── ТЕКСТ СТРАНИЦЫ
А к Н. Д. Светловой не будем так уж строги, ибо в биографии ее мужа трудно разобраться даже родной жене: ведь он в рассказах о всей своей жизни, начиная с детства, то пускает нам пыль в глаза, то мозги пудрит, то вешает лапшу на уши. И все с одной целью: покошмарней размалевать советское время.
Вот пишет: «В девять лет я шагал в школу, уже зная, что там всегда меня могут ждать допросы и притеснения. И в десять, при гоготе, пионеры срывали с моей шеи крестик. И в одиннадцать, и в двенадцать меня истязали на собраниях, почему я не вступаю в пионеры». Какая жуть!
Срывали ли с бедняги крестик, принуждали ли вступить в пионеры, об этом прямых сведений нет, но неужто уже в зеленом детстве Саня был таким крутым диссидентом, что противостоял всему классу, всей школе — не вступал в пионеры? С другой стороны, известно, что, когда в школе ввели «бригадный метод» обучения, несчастный мальчик стал бригадиром, а после — старостой класса, о чем пишут и Решетовская, и школьный друг Симонян, и Жорж Нива.. Это как-то не вяжется и с его крестиком, и с его отвращением к пионерству.
────
→ ЗАДАЧА 1:
Кем, согласно тексту о детстве Сани, стал мальчик после введения в школе «бригадного метода» обучения?
→ ЗАДАЧА 2:
Продолжите текст о детстве Сани, начиная сразу после его последнего предложения.
Следующие записи взяты из другого источника.
── ИСХОДНЫЕ ДАННЫЕ
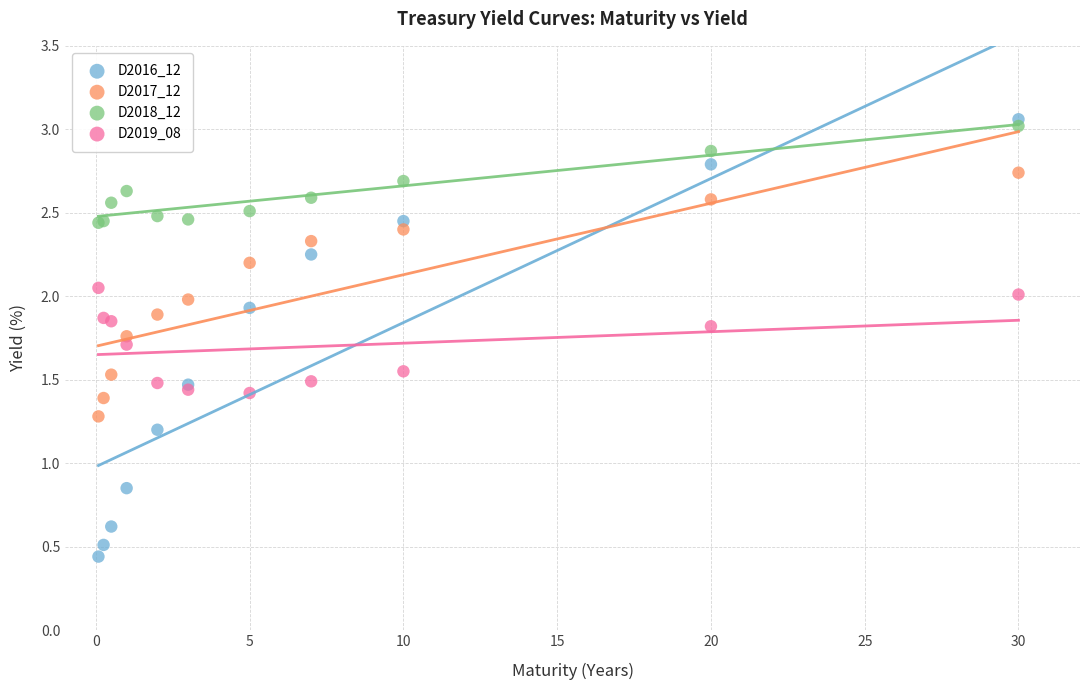

Which series has the widest spread of Y values?

D2016_12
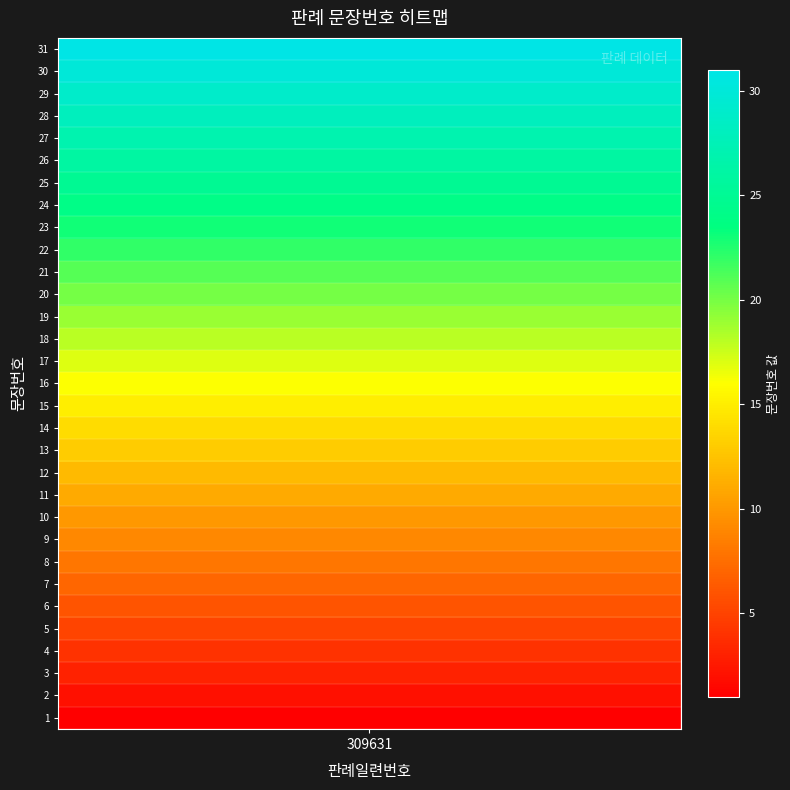

The value at 28 is 11. True or false?

False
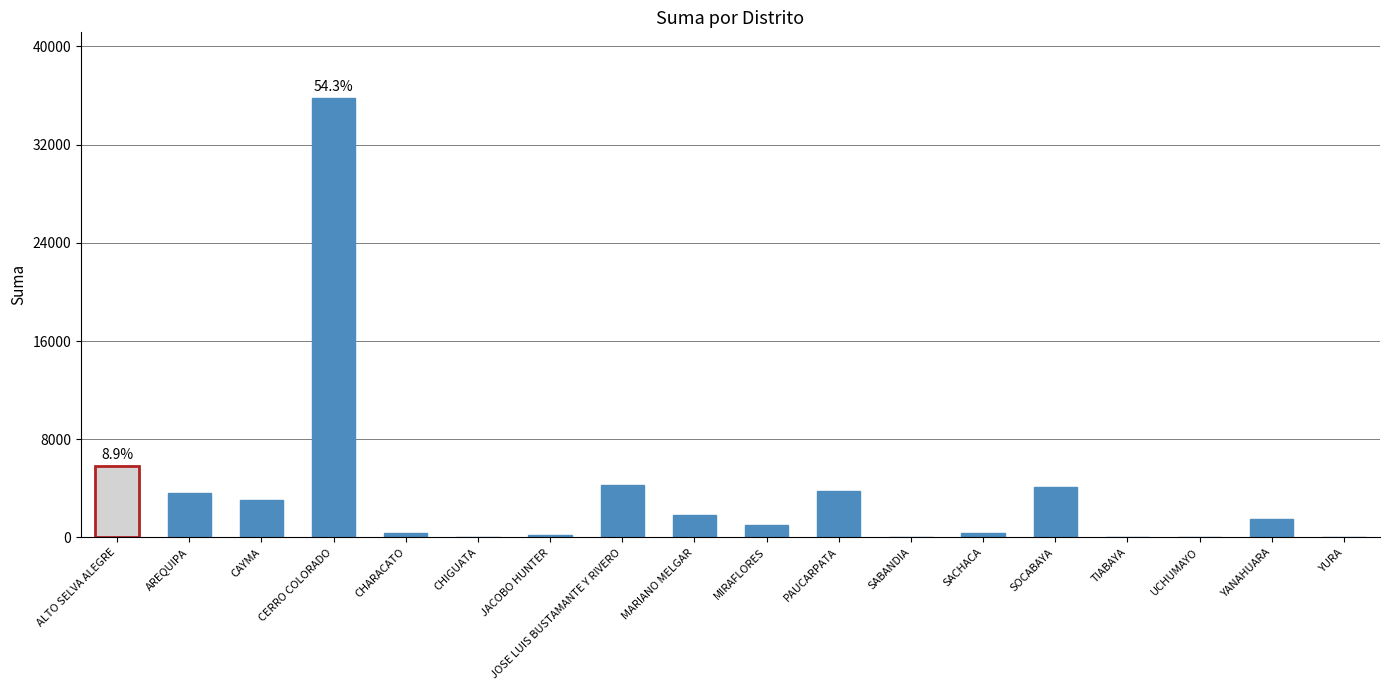

What is the sum of all values?

65907.8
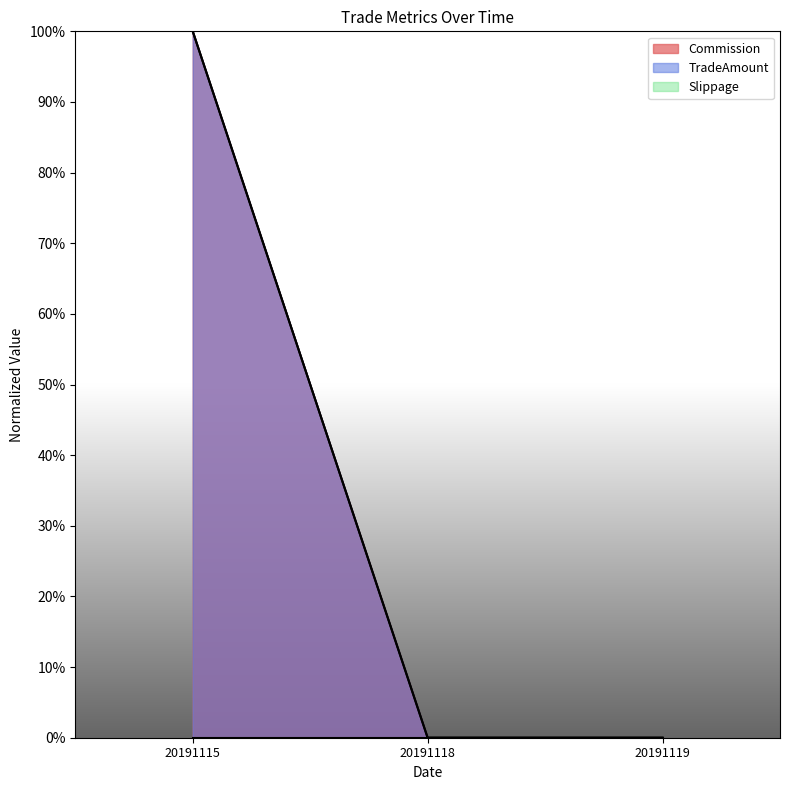

Count the number of categories in the chart.

3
────
→ ОТВЕТ 1:
Бригадиром, а затем старостой класса.

→ ОТВЕТ 2:
В то же время, несмотря на зверский террор одноклассников, вопреки их беспощадным истязаниям Саня не только был все годы старостой класса, но и вообще рос отнюдь не забитым да набожным ребенком, наоборот — весьма и весьма резвым. Однажды дорезвился вот до чего: «исключили из школы меня, Кагана и Мотьку Гена за систематический (!) срыв уроков математики, с которых мы убегали играть в футбол». Тут не все понятно. С одной стороны, ведь Солженицын стал математиком, значит, видимо, любил математику. Чего ж убегал с ее уроков? С другой, в классе, надо полагать, было человек 35–40. Если трое сбежали — какой же это срыв урока? Но читаем дальше: «Я же — еще и классный журнал похитил, где был записан дюжину раз». А стоял сентябрь, самое начало учебного года, и уже — дюжину раз! Никак это не вяжется ни с обликом забитого мальчика, ни с положением старосты класса.